- [Task directions]:
Identify every line in the records below that contains the word "format", and copy each of those lines.

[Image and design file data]
+ + + + + + +

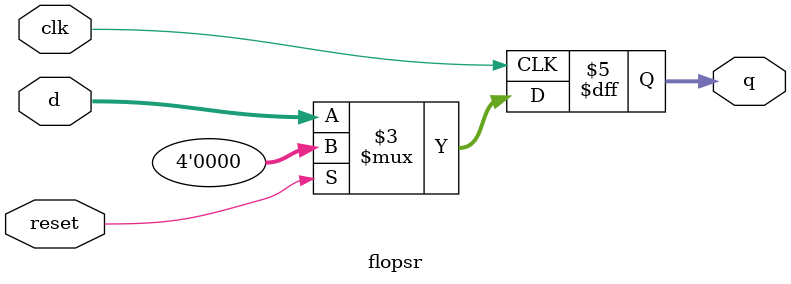
<source format=sv>
module flopsr(input logic clk, input logic reset, input logic [3:0]d, output logic [3:0]q);
always_ff@(posedge clk)
if(reset) q<=4'b0;
else q<=d;
endmodule
</source>
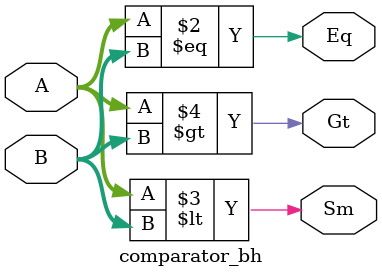
<source format=v>
module comparator_bh(input [3:0] A,B, output reg Gt,Sm,Eq);
always @(*) begin
    {Gt,Sm,Eq} = {A>B,A<B,A==B};
end
endmodule
</source>
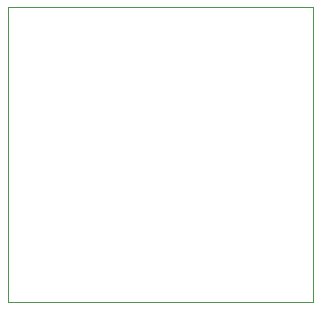
<source format=gbr>
%TF.GenerationSoftware,KiCad,Pcbnew,5.1.9-73d0e3b20d~88~ubuntu20.04.1*%
%TF.CreationDate,2021-04-09T06:43:05+02:00*%
%TF.ProjectId,pcb_port_gobelet,7063625f-706f-4727-945f-676f62656c65,rev?*%
%TF.SameCoordinates,Original*%
%TF.FileFunction,Profile,NP*%
%FSLAX46Y46*%
G04 Gerber Fmt 4.6, Leading zero omitted, Abs format (unit mm)*
G04 Created by KiCad (PCBNEW 5.1.9-73d0e3b20d~88~ubuntu20.04.1) date 2021-04-09 06:43:05*
%MOMM*%
%LPD*%
G01*
G04 APERTURE LIST*
%TA.AperFunction,Profile*%
%ADD10C,0.050000*%
%TD*%
G04 APERTURE END LIST*
D10*
X118700000Y-139000000D02*
X144500000Y-139000000D01*
X118700000Y-114000000D02*
X118700000Y-139000000D01*
X144500000Y-114000000D02*
X118700000Y-114000000D01*
X144500000Y-114000000D02*
X144500000Y-139000000D01*
M02*

</source>
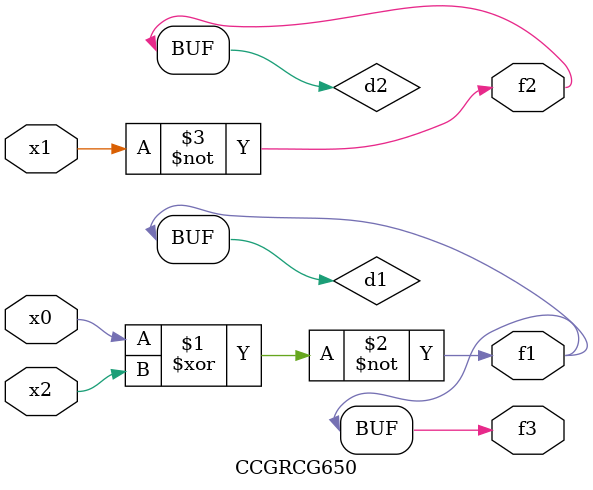
<source format=v>
module CCGRCG650(
	input x0, x1, x2,
	output f1, f2, f3
);

	wire d1, d2, d3;

	xnor (d1, x0, x2);
	nand (d2, x1);
	nor (d3, x1, x2);
	assign f1 = d1;
	assign f2 = d2;
	assign f3 = d1;
endmodule

</source>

+ + + + + + +

- [Answer box]:
<source format=sv>
<source format=v>
<source format=gbr>
G04 Gerber Fmt 4.6, Leading zero omitted, Abs format (unit mm)*
<source format=v>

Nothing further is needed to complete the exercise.